DESCRIPTION OF THE TASK:
Take from the entries below the stretch from the line with "2: (188, 141)" through the line with "52: (702, 388)", and return it exactly, leaving the pictures out.

*** Opening DATA TO USE ***

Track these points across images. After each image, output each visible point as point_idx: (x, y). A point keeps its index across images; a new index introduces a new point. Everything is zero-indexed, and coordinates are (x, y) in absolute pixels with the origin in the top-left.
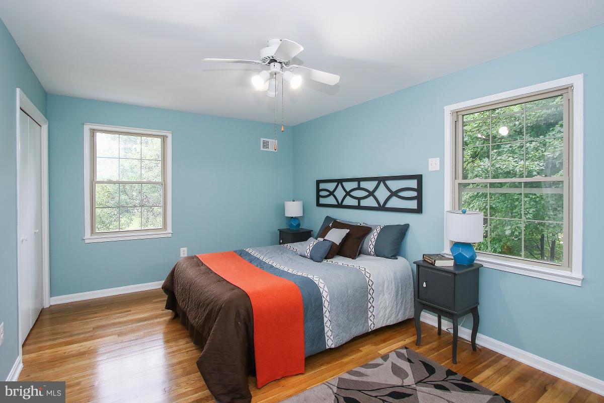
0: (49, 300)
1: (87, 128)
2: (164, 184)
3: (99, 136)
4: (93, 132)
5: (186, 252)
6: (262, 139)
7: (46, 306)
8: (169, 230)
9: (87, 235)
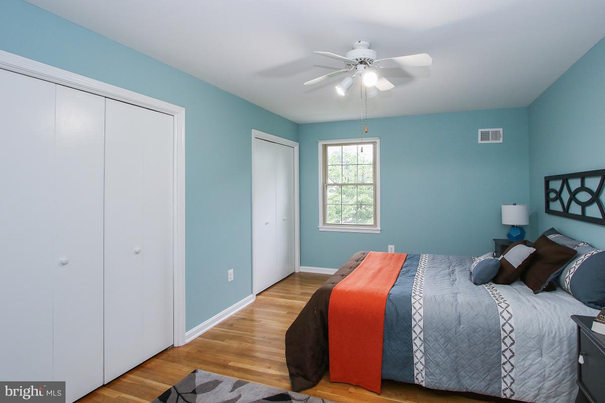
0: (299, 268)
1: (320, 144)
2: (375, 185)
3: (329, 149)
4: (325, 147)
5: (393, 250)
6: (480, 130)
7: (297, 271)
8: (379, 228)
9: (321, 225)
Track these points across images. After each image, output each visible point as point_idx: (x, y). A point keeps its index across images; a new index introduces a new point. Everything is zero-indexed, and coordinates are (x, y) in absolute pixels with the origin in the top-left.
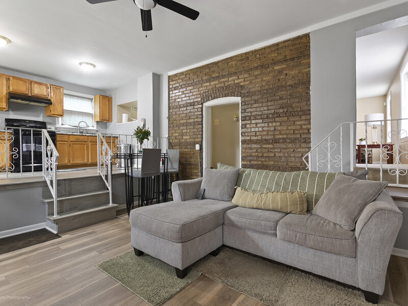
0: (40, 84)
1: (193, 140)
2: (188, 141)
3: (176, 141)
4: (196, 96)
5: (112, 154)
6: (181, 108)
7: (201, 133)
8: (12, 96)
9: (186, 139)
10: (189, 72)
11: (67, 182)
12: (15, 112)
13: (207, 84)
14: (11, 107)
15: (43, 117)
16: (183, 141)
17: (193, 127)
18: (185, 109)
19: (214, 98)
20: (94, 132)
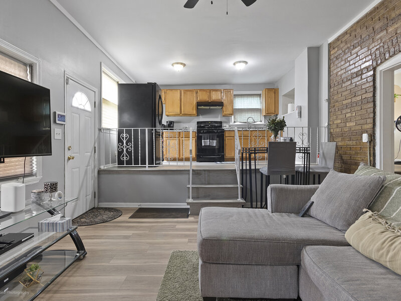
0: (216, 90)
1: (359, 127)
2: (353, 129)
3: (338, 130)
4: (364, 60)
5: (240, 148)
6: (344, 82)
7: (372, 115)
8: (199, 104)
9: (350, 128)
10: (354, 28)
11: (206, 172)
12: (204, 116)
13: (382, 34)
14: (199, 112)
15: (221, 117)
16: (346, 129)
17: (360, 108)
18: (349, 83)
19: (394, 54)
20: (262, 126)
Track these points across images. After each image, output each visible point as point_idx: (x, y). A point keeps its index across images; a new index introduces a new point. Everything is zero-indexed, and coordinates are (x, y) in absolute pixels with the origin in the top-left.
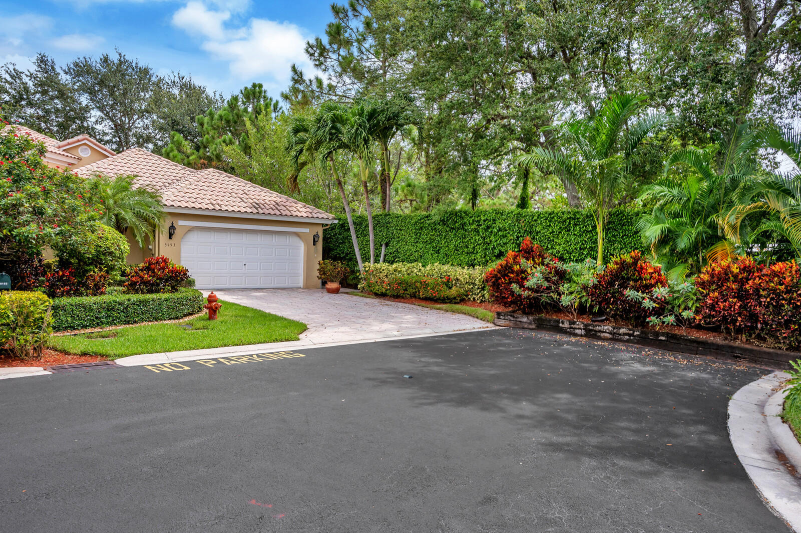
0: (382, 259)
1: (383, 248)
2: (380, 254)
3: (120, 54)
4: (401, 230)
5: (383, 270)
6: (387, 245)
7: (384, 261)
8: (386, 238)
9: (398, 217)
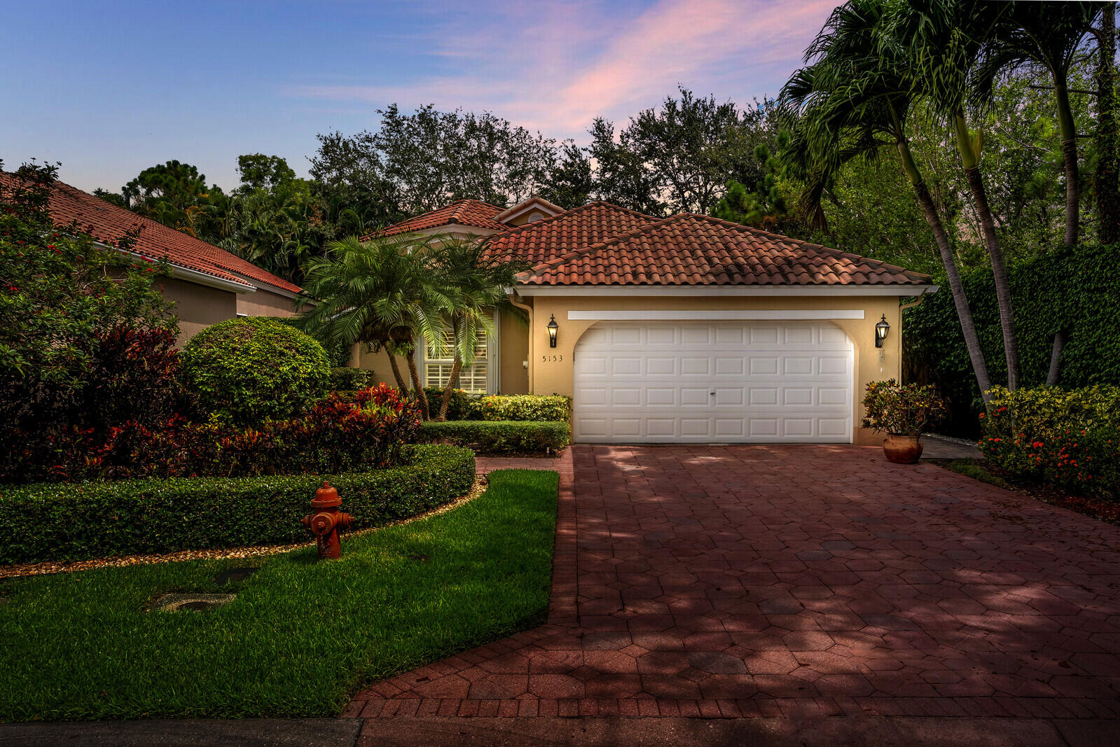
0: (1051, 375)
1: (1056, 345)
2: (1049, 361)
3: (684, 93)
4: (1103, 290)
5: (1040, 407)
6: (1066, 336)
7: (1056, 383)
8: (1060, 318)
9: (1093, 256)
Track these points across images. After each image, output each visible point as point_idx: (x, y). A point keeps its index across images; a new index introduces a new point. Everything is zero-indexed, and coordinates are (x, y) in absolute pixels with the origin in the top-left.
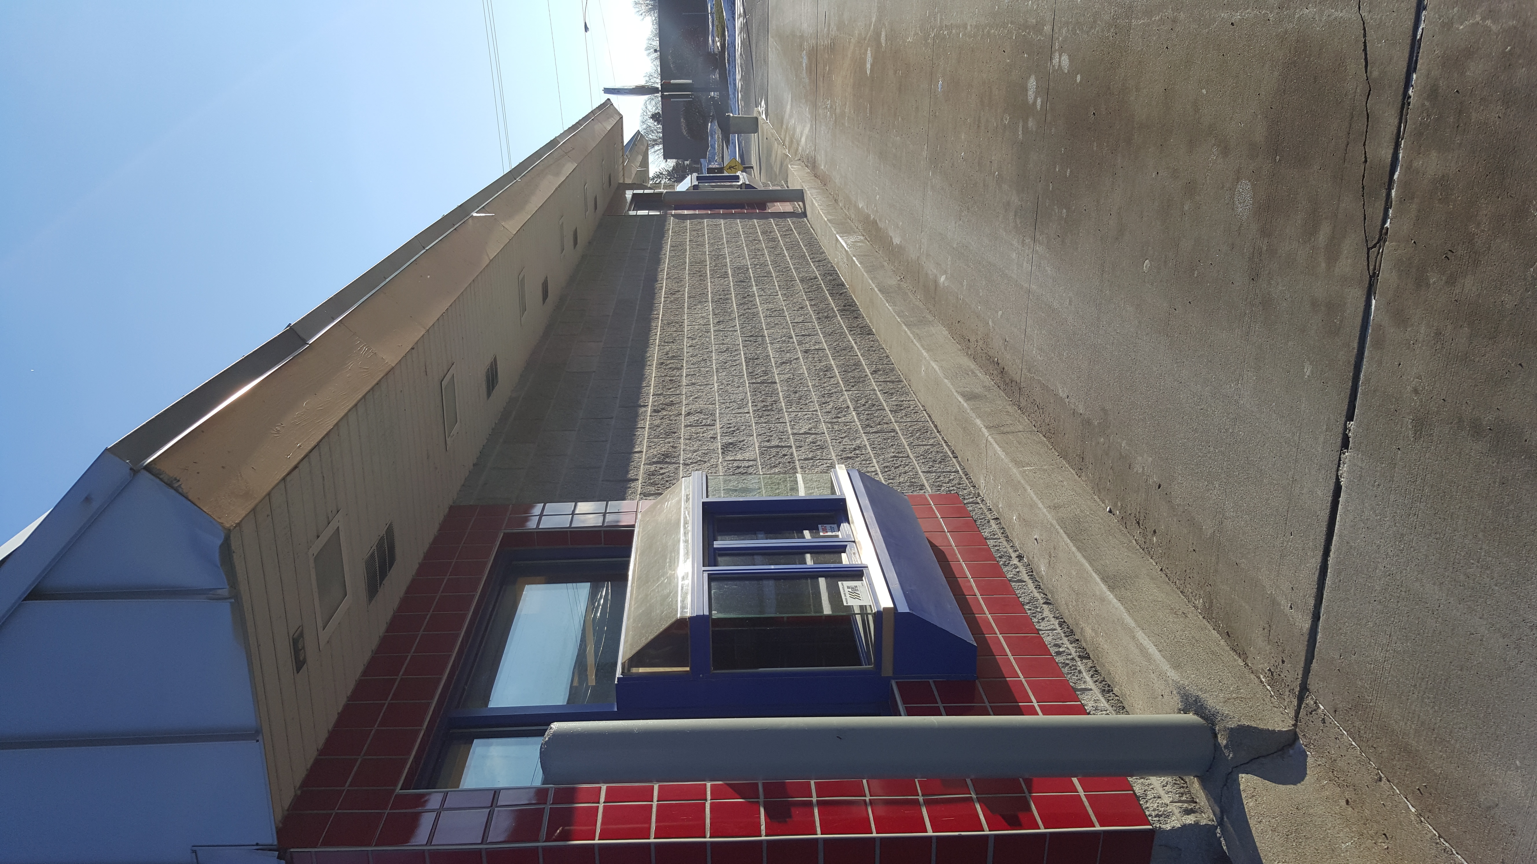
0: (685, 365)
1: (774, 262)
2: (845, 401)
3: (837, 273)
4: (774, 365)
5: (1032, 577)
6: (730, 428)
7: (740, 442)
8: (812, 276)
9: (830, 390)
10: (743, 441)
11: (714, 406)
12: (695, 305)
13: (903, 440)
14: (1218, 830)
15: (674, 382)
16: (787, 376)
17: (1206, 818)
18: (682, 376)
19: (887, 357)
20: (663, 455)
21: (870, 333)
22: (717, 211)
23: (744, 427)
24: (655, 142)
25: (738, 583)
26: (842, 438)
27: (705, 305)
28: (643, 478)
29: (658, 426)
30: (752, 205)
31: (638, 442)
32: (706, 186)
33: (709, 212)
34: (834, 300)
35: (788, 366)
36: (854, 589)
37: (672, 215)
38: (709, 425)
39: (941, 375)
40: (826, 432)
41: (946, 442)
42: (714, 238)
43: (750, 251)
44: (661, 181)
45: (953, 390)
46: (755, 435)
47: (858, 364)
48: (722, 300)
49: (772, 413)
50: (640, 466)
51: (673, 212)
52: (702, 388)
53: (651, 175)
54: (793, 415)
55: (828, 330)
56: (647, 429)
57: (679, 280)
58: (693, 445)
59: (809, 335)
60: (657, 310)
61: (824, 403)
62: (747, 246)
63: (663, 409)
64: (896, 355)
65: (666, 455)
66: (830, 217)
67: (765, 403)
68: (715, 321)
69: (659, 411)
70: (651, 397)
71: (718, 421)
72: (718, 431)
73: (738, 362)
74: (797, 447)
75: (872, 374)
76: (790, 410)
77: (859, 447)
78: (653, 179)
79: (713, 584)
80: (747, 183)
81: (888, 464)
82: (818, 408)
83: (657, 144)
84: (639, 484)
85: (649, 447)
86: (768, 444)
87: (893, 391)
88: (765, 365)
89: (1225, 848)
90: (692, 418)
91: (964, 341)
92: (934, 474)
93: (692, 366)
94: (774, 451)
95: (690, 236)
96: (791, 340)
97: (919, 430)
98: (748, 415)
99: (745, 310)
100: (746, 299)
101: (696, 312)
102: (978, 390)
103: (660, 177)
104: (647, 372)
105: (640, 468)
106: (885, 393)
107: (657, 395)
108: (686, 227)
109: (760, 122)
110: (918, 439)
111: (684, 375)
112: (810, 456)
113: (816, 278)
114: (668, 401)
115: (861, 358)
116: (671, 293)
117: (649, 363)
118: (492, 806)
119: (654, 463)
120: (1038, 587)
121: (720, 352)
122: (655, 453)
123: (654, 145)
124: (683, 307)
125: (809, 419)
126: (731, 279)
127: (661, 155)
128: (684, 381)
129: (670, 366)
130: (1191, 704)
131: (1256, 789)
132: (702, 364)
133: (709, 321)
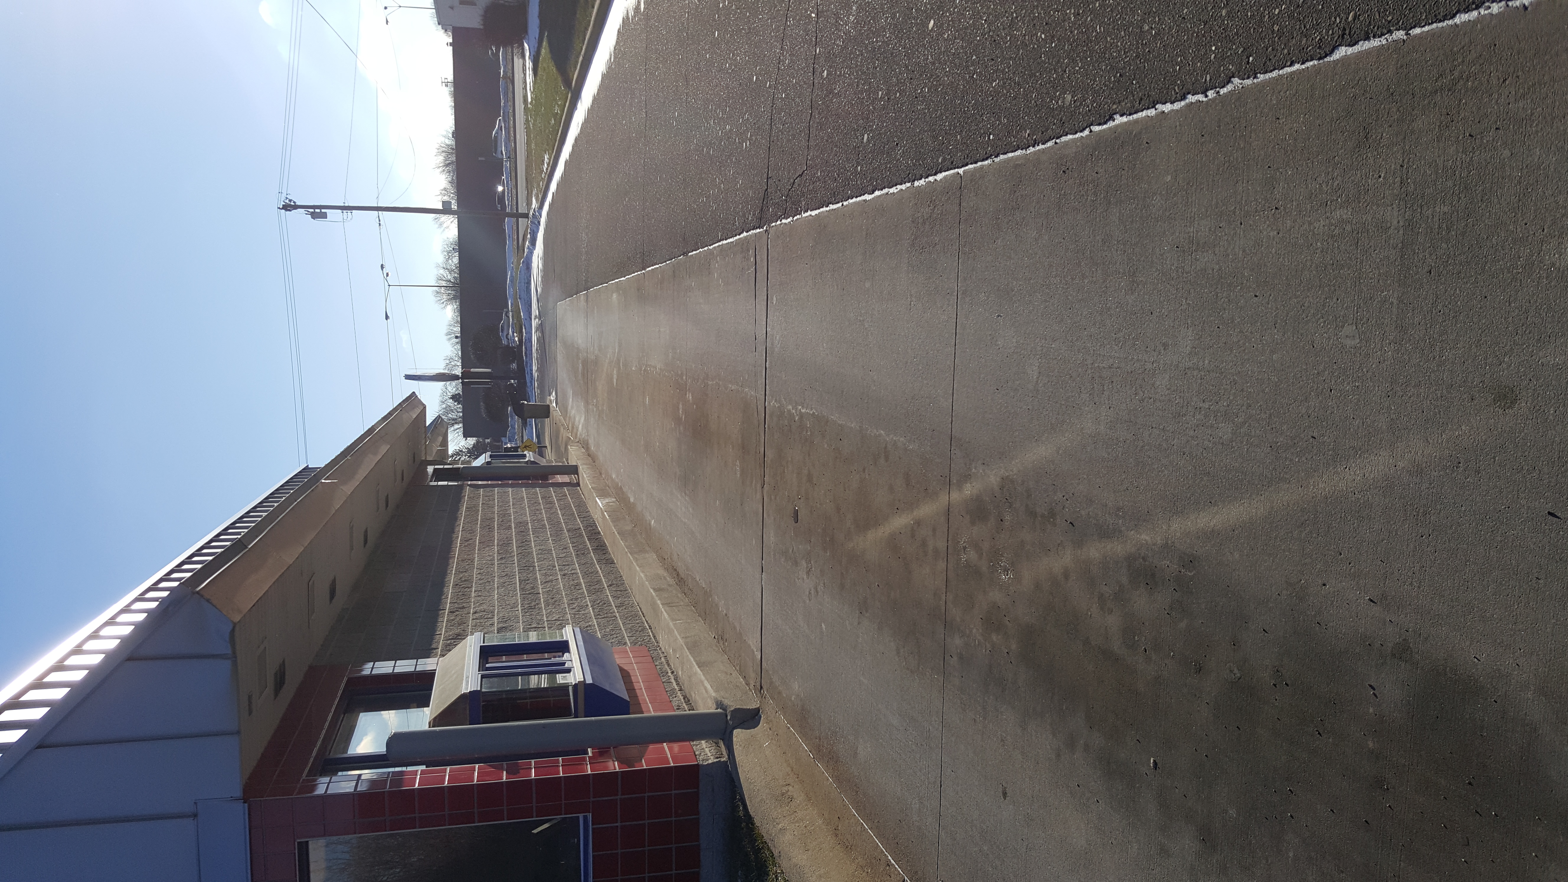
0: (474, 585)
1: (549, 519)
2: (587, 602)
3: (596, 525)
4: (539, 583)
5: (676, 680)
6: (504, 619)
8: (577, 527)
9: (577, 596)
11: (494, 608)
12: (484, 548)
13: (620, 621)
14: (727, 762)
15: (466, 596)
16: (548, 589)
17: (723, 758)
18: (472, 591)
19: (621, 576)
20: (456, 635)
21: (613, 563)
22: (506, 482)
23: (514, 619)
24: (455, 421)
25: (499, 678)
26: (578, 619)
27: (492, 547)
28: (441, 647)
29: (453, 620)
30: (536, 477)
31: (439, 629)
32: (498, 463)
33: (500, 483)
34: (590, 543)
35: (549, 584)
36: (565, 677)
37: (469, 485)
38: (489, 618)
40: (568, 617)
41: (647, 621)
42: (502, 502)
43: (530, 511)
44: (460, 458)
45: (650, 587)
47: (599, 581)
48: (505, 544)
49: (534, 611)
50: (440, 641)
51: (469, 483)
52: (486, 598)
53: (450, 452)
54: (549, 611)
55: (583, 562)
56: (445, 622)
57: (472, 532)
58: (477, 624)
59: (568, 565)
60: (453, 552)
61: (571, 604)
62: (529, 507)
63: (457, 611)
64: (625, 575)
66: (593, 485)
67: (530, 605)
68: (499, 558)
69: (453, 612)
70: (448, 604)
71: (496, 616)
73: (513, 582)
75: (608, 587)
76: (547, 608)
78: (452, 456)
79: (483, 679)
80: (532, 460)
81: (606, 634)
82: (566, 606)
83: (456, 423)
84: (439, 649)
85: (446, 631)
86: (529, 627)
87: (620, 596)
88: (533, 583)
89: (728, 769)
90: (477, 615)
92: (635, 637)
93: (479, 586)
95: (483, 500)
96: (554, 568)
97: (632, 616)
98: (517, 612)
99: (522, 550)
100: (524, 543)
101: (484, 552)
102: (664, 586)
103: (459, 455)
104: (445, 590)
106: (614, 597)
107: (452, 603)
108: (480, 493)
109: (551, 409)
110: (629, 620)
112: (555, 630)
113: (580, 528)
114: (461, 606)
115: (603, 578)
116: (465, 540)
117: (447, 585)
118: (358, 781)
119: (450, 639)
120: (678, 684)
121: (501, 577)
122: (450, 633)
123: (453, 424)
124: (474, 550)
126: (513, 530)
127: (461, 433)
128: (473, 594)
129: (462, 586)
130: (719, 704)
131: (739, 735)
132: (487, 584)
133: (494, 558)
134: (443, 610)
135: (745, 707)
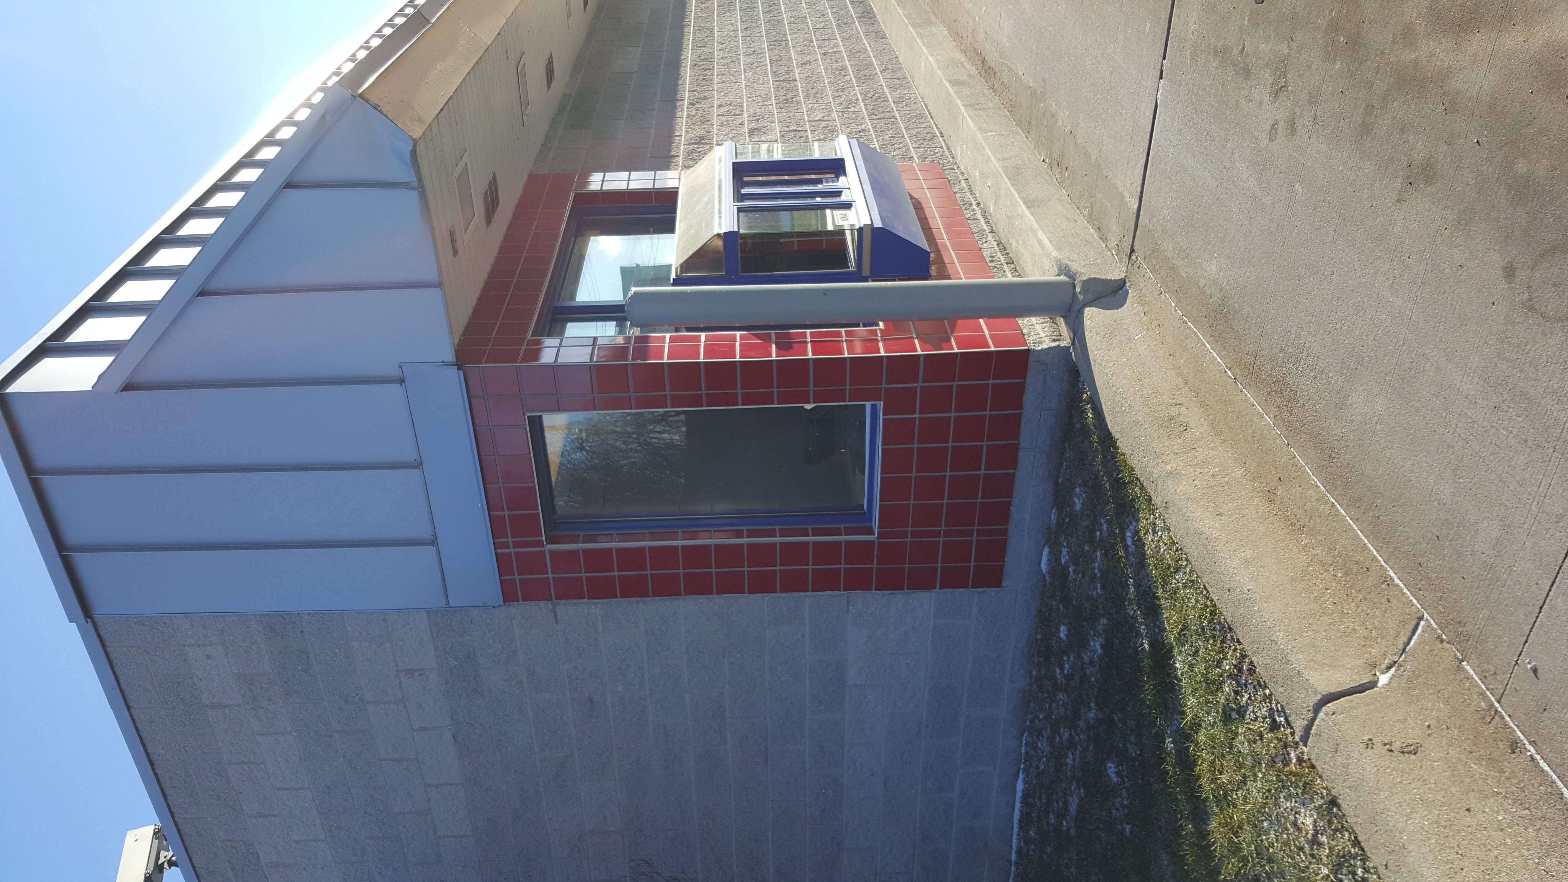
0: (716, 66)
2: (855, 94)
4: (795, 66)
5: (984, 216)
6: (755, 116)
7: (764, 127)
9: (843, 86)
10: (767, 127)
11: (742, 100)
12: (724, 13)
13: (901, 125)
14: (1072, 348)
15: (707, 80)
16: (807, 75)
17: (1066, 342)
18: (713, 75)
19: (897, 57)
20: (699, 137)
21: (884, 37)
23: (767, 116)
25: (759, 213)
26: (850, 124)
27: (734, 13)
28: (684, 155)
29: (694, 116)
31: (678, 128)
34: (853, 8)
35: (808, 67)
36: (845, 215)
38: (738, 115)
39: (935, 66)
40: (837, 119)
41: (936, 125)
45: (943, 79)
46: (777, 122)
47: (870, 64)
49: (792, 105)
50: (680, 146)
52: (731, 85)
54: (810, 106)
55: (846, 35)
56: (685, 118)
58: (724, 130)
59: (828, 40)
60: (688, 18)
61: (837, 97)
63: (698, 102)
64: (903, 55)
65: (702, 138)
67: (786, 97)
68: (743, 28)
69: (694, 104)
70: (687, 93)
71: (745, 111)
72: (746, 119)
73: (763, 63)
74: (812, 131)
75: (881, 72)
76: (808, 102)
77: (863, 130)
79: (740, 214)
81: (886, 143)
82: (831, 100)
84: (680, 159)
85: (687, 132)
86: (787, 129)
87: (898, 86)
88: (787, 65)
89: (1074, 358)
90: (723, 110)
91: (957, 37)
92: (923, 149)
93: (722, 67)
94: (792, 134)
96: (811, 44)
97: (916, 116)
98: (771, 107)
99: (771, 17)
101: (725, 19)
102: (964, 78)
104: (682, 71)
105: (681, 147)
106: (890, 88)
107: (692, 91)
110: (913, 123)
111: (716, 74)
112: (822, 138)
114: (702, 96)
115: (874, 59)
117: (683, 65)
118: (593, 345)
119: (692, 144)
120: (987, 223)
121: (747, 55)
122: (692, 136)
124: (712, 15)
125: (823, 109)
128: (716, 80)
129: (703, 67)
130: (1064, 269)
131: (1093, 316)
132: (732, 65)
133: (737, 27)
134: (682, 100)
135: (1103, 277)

*** Closing DATA TO USE ***

RESPONSE BOX:
2: (188, 141)
3: (176, 141)
4: (196, 96)
5: (112, 154)
6: (181, 108)
7: (201, 133)
8: (12, 96)
9: (186, 139)
10: (189, 72)
11: (67, 182)
12: (15, 112)
13: (207, 84)
14: (11, 107)
15: (43, 117)
16: (183, 141)
17: (193, 127)
18: (185, 109)
19: (214, 98)
20: (94, 132)
0: (216, 90)
1: (359, 127)
2: (353, 129)
3: (338, 130)
4: (364, 60)
5: (240, 148)
6: (344, 82)
7: (372, 115)
8: (199, 104)
9: (350, 128)
10: (354, 28)
11: (206, 172)
12: (204, 116)
13: (382, 34)
14: (199, 112)
15: (221, 117)
16: (346, 129)
17: (360, 108)
18: (349, 83)
19: (394, 54)
20: (262, 126)
Track these points across images. After each image, output each visible point as point_idx: (x, y). A point keeps its index across images; a new index introduces a new point. Everything is zero-indexed, and coordinates are (x, y) in absolute pixels with the origin in the top-left.
0: (382, 259)
1: (383, 248)
2: (380, 254)
3: (120, 54)
4: (401, 230)
5: (383, 270)
6: (387, 245)
7: (384, 261)
8: (386, 238)
9: (398, 217)
0: (1051, 375)
1: (1056, 345)
2: (1049, 361)
3: (684, 93)
4: (1103, 290)
5: (1040, 407)
6: (1066, 336)
7: (1056, 383)
8: (1060, 318)
9: (1093, 256)
Track these points across images. After each image, output each visible point as point_idx: (x, y). A point keeps its index across images; a new index introduces a new point. Everything is zero-indexed, and coordinates are (x, y) in absolute pixels with the origin in the top-left.
0: (685, 365)
1: (774, 262)
2: (845, 401)
3: (837, 273)
4: (774, 365)
5: (1032, 577)
6: (730, 428)
7: (740, 442)
8: (812, 276)
9: (830, 390)
10: (743, 441)
11: (714, 406)
12: (695, 305)
13: (903, 440)
14: (1218, 830)
15: (674, 382)
16: (787, 376)
17: (1206, 818)
18: (682, 376)
19: (887, 357)
20: (663, 455)
21: (870, 333)
22: (717, 211)
23: (744, 427)
24: (655, 142)
25: (738, 583)
26: (842, 438)
27: (705, 305)
28: (643, 478)
29: (658, 426)
30: (752, 205)
31: (638, 442)
32: (706, 186)
33: (709, 212)
34: (834, 300)
35: (788, 366)
36: (854, 589)
37: (672, 215)
38: (709, 425)
39: (941, 375)
40: (826, 432)
41: (946, 442)
42: (714, 238)
43: (750, 251)
44: (661, 181)
45: (953, 390)
46: (755, 435)
47: (858, 364)
48: (722, 300)
49: (772, 413)
50: (640, 466)
51: (673, 212)
52: (702, 388)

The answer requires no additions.